摘要：解决医疗问题需要专家知识和复杂的推理。大型语言模型（LLMS）的最新研究试图通过通过检索发行的生成或推理数据集培训引入外部知识验证来缓解这种复杂性。但是，这些方法遭受了诸如检索开销和高注释成本之类的缺点，并且它们在很大程度上依靠取代的外部助手来达到医疗领域的有限绩效。在本文中，我们介绍了MedFrect，这是一个可概括的框架，旨在通过医师式的反射思维模式激发LLM。 Medflect会产生一个单次反射链，其中包括初始假设的产生，自我询问，自我纠缠和决策的改进。这种自我验证和自我反思的性质释放了大语言模型在解决医疗问题中的潜在能力，而没有外部检索或重大注释。我们证明，MedFrect可以实现成本效益的医学数据集构建：仅有2,000个随机抽样的训练示例和轻微的微调，这种方法在一系列医疗基准的一系列医疗基准中，在减少注释要求的同时，可实现明显的绝对准确性提高。我们的结果提供了证据表明，LLM可以通过自我反省和自我侵扰来学习解决专业的医疗问题，从而减少了对外部监督和广泛特定于任务的微调数据的依赖。
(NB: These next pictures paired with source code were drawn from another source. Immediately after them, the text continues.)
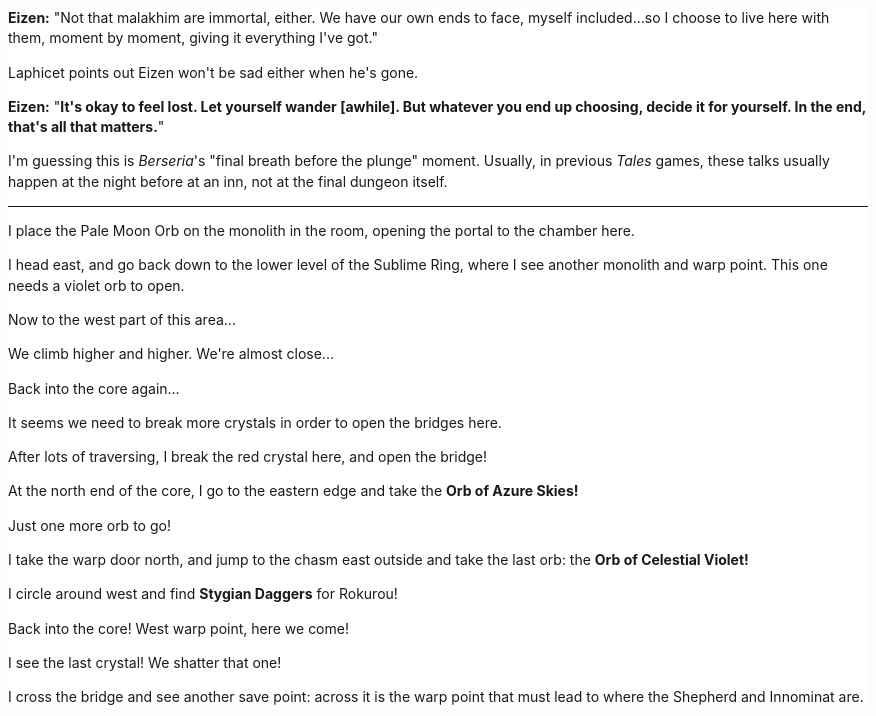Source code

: **Eizen:** "Not that malakhim are immortal, either. We have our own ends to face, myself included...so I choose to live here with them, moment by moment, giving it everything I've got."

Laphicet points out Eizen won't be sad either when he's gone.

**Eizen:** "**It's okay to feel lost. Let yourself wander [awhile]. But whatever you end up choosing, decide it for yourself. In the end, that's all that matters.**"

I'm guessing this is *Berseria*'s "final breath before the plunge" moment. Usually, in previous *Tales* games, these talks usually happen at the night before at an inn, not at the final dungeon itself.

<a name="7"></a>

---

I place the Pale Moon Orb on the monolith in the room, opening the portal to the chamber here.

I head east, and go back down to the lower level of the Sublime Ring, where I see another monolith and warp point. This one needs a violet orb to open.

Now to the west part of this area...

We climb higher and higher. We're almost close...

Back into the core again...

It seems we need to break more crystals in order to open the bridges here.

After lots of traversing, I break the red crystal here, and open the bridge!

At the north end of the core, I go to the eastern edge and take the **Orb of Azure Skies!**

Just one more orb to go!

I take the warp door north, and jump to the chasm east outside and take the last orb: the **Orb of Celestial Violet!**

I circle around west and find **Stygian Daggers** for Rokurou!

Back into the core! West warp point, here we come! 

I see the last crystal! We shatter that one!

I cross the bridge and see another save point: across it is the warp point that must lead to where the Shepherd and Innominat are.
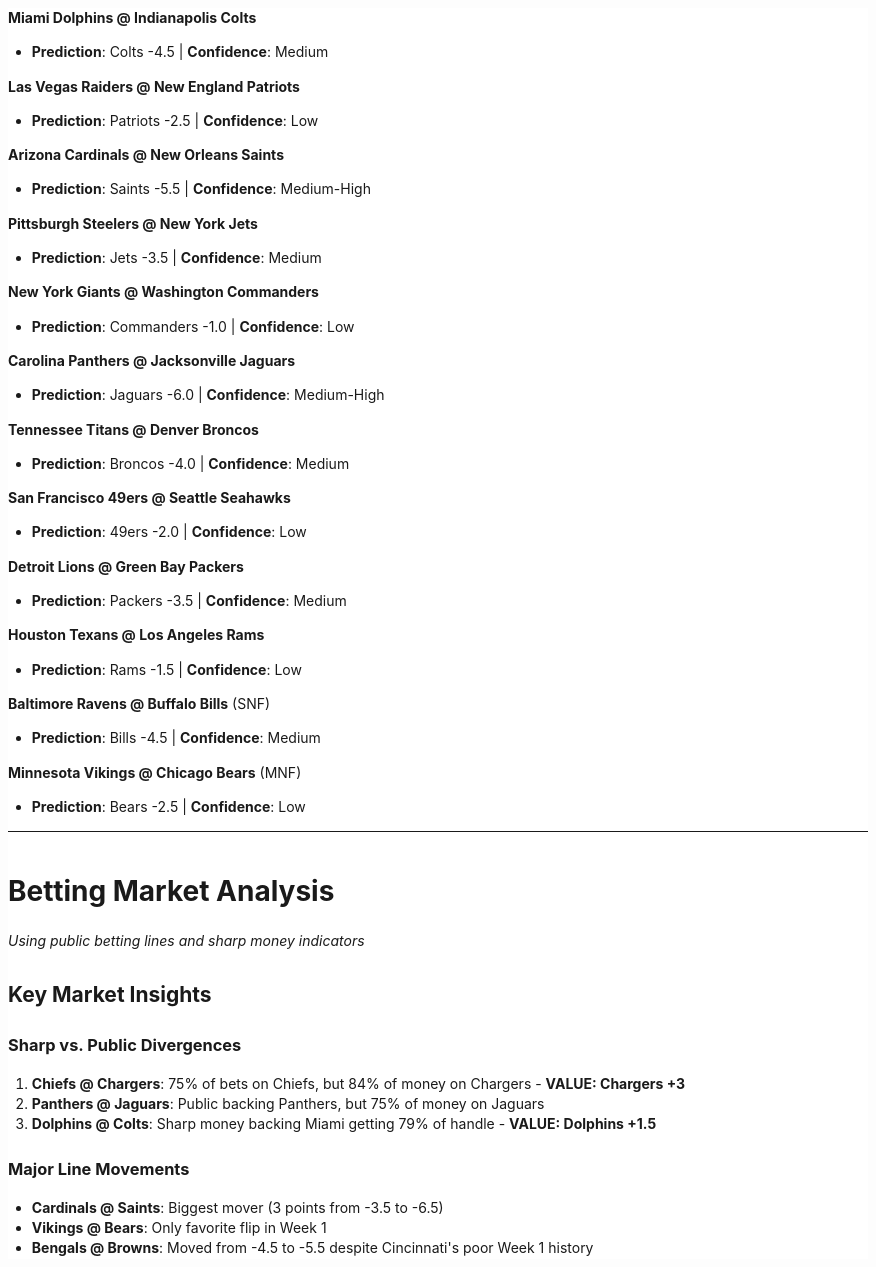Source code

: **Miami Dolphins @ Indianapolis Colts**
- **Prediction**: Colts -4.5 | **Confidence**: Medium

**Las Vegas Raiders @ New England Patriots**
- **Prediction**: Patriots -2.5 | **Confidence**: Low

**Arizona Cardinals @ New Orleans Saints**
- **Prediction**: Saints -5.5 | **Confidence**: Medium-High

**Pittsburgh Steelers @ New York Jets**
- **Prediction**: Jets -3.5 | **Confidence**: Medium

**New York Giants @ Washington Commanders**
- **Prediction**: Commanders -1.0 | **Confidence**: Low

**Carolina Panthers @ Jacksonville Jaguars**
- **Prediction**: Jaguars -6.0 | **Confidence**: Medium-High

**Tennessee Titans @ Denver Broncos**
- **Prediction**: Broncos -4.0 | **Confidence**: Medium

**San Francisco 49ers @ Seattle Seahawks**
- **Prediction**: 49ers -2.0 | **Confidence**: Low

**Detroit Lions @ Green Bay Packers**
- **Prediction**: Packers -3.5 | **Confidence**: Medium

**Houston Texans @ Los Angeles Rams**
- **Prediction**: Rams -1.5 | **Confidence**: Low

**Baltimore Ravens @ Buffalo Bills** (SNF)
- **Prediction**: Bills -4.5 | **Confidence**: Medium

**Minnesota Vikings @ Chicago Bears** (MNF)
- **Prediction**: Bears -2.5 | **Confidence**: Low

---

# Betting Market Analysis
*Using public betting lines and sharp money indicators*

## Key Market Insights

### Sharp vs. Public Divergences
1. **Chiefs @ Chargers**: 75% of bets on Chiefs, but 84% of money on Chargers - **VALUE: Chargers +3**
2. **Panthers @ Jaguars**: Public backing Panthers, but 75% of money on Jaguars
3. **Dolphins @ Colts**: Sharp money backing Miami getting 79% of handle - **VALUE: Dolphins +1.5**

### Major Line Movements
- **Cardinals @ Saints**: Biggest mover (3 points from -3.5 to -6.5)
- **Vikings @ Bears**: Only favorite flip in Week 1
- **Bengals @ Browns**: Moved from -4.5 to -5.5 despite Cincinnati's poor Week 1 history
Title: TreePrompt: Leveraging Hierarchical Few-Shot Example Selection for Improved English-Persian and English-German Translation

Authors: Ramtin Kakavand, Ebrahim Ansari
Subjects: cs.CL, cs.AI
Abstract URL: https://arxiv.org/abs/2510.03748
Pdf URL: https://arxiv.org/pdf/2510.03748
Copy Paste: [[2510.03748]] TreePrompt: Leveraging Hierarchical Few-Shot Example Selection for Improved English-Persian and English-German Translation(https://arxiv.org/abs/2510.03748)
Keywords: language model, llm, prompt
Abstract: Large Language Models (LLMs) have consistently demonstrated strong performance in machine translation, especially when guided by high-quality prompts. Few-shot prompting is an effective technique to improve translation quality; however, most existing example selection methods focus solely on query-to-example similarity and do not account for the quality of the examples. In this work, we propose TreePrompt, a novel example selection approach that learns LLM preferences to identify high-quality, contextually relevant examples within a tree-structured framework. To further explore the balance between similarity and quality, we combine TreePrompt with K-Nearest Neighbors (K-NN) and Adaptive Few-Shot Prompting (AFSP). Evaluations on two language pairs - English-Persian (MIZAN) and English-German (WMT19) - show that integrating TreePrompt with AFSP or Random selection leads to improved translation performance.
摘要：大型语言模型（LLM）在机器翻译中始终显示出强大的性能，尤其是在受高质量提示的指导下。很少有弹性提示是提高翻译质量的有效技术。但是，大多数现有的示例选择方法仅着眼于示例性相似性，并且不考虑示例的质量。在这项工作中，我们提出了Treeprompt，这是一种新颖的示例选择方法，它可以学习LLM偏好，以在树结构框架内识别高质量的，上下文相关的示例。为了进一步探索相似性和质量之间的平衡，我们将treeprompt与k-nearthent邻居（k-nn）和自适应少数发动提示（AFSP）相结合。两种语言对的评估 - 英语 - 塞亚人（Mizan）和英语 - 德国人（WMT19） - 表明将TREEPROMPT与AFSP或随机选择集成会导致改进的翻译性能。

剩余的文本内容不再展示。